Il brano –

====================

A cura di:
Marco Appioli
“Stay Hungry, Stay Foolish”, recitava Steve Jobs nel celeberrimo discorso ai neolaureati della Stanford University di qualche anno fa. Guardare sempre un po’ più avanti, osare, sembra essere il motto di un festival che non vuole mai cullarsi sugli allori. Il 2011 doveva essere, a detta degli organizzatori, l’anno del gran cambiamento. Purtroppo in alcuni casi le cose non sono andate a meraviglia, e alcune falle organizzative hanno penalizzato un festival altrimenti perfetto. La nuova “sezione staccata” del Poble Espanyol ha visto una buona partecipazione solo per la festa finale della domenica con i Mercury Rev.
Le tanto osannate tessere magnetiche che avrebbero dovuto abolire le file nei bar non hanno funzionato per tutta la prima serata del giovedì causando code ancor maggiori e grandi proteste da parte di coloro che in esse avevano caricato del denaro diventato improvvisamente inutilizzabile.
Il nuovo palco Llevant era obbiettivamente troppo lontano da quelli principali. Infine la finale di Champions League ha svuotato per buona parte il festival nella tarda serata del sabato.
Ma le pecche organizzative non possono costituire certo il fallimento di una manifestazione della solidità del Primavera Sound. Altrimenti nominatemi un festival dove suonino 230 gruppi in 8 palchi, in un palcoscenico meraviglioso ed in una situazione climatica pressoché perfetta. Dove non si navighi dentro i bagni chimici, lo staff sia accogliente, e dove non suoni Vasco Rossi.

====================

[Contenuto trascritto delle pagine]
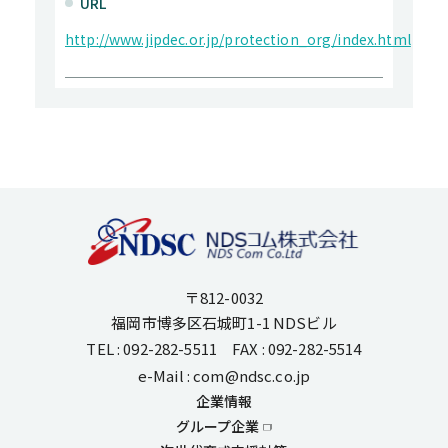
URL
http://www.jipdec.or.jp/protection_org/index.html
〒812-0032
福岡市博多区石城町1-1 NDSビル
TEL : 092-282-5511 FAX : 092-282-5514
e-Mail : com@ndsc.co.jp
企業情報
グループ企業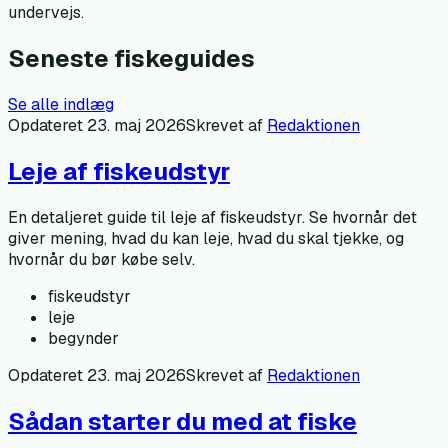
undervejs.
Seneste fiskeguides
Se alle indlæg
Opdateret
23. maj 2026
Skrevet af
Redaktionen
Leje af fiskeudstyr
En detaljeret guide til leje af fiskeudstyr. Se hvornår det
giver mening, hvad du kan leje, hvad du skal tjekke, og
hvornår du bør købe selv.
fiskeudstyr
leje
begynder
Opdateret
23. maj 2026
Skrevet af
Redaktionen
Sådan starter du med at fiske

====================

Istruzioni –
#1 Ricopia dal brano sul Primavera Sound il tratto che va da "Le tanto osannate" fino a "serata del sabato.".
#2 Prosegui il brano sul Primavera Sound partendo subito dopo la sua ultima frase.

Risposte alle consegne –
#1
Le tanto osannate tessere magnetiche che avrebbero dovuto abolire le file nei bar non hanno funzionato per tutta la prima serata del giovedì causando code ancor maggiori e grandi proteste da parte di coloro che in esse avevano caricato del denaro diventato improvvisamente inutilizzabile.
Il nuovo palco Llevant era obbiettivamente troppo lontano da quelli principali. Infine la finale di Champions League ha svuotato per buona parte il festival nella tarda serata del sabato.

#2
Giovedi 26 maggio
Il mio festival inizia con una band molto interessante, gli Islet. Gruppo sperimentale di derivazione afrobeat più orientati verso gli Animal Collective che verso i Vampire Weekend. Purtroppo pochi tappeti di tastiere, una ottima sezione di percussioni ma qualche pecca a livello vocale. Un gruppo che per ora si ascolta meglio su cd che dal vivo, ma di cui si sentirà probabilmente parlare fra qualche anno. Come i successivi Cults, band che contrario non rischia nulla ma ha un solido background costruito su tutta la produzione Motown e su una cantante di indubbio valore.
I Moon Duo colpiscono per l’impatto shoegaze, oscuro e psichedelico seppur nella semplicità delle linee melodiche dei pezzi. Sembra quasi, riscrivendo il passato, che i Joy Division siano stati assoldati per scrivere la colonna sonora di Easy Rider. I bizzarri Of Montreal improvvisano un circo pop progressive di grande impatto, coronato da improbabili pupazzi che fanno del palco un teatro di colori simile ad una istantanea del Mago di Oz, anticipando le meraviglie dei Flaming Lips che poche ore dopo calcano lo stesso palco. Ma questa volta animaletti, palloncini, proiezioni su una enorme mezzaluna di led colorati enfatizzano in un carosello psichedelico tutto l’estro e la follia della band del visionario Wayne Coyne.
Mi vengono in mente le suite dei Motorpsycho, alcune digressioni dei Mogway, gli Spacemen 3. Tutto frullato in un’esplosione di colori simile a quando da bambini si spremevano insieme le tempere in un foglio e poi lo si piegava in quattro. Una sauna psichedelica (anche data la temperatura) che prepara al concerto dei Walkmen, che vale tutta la passeggiata nel lontanissimo palco Llevant.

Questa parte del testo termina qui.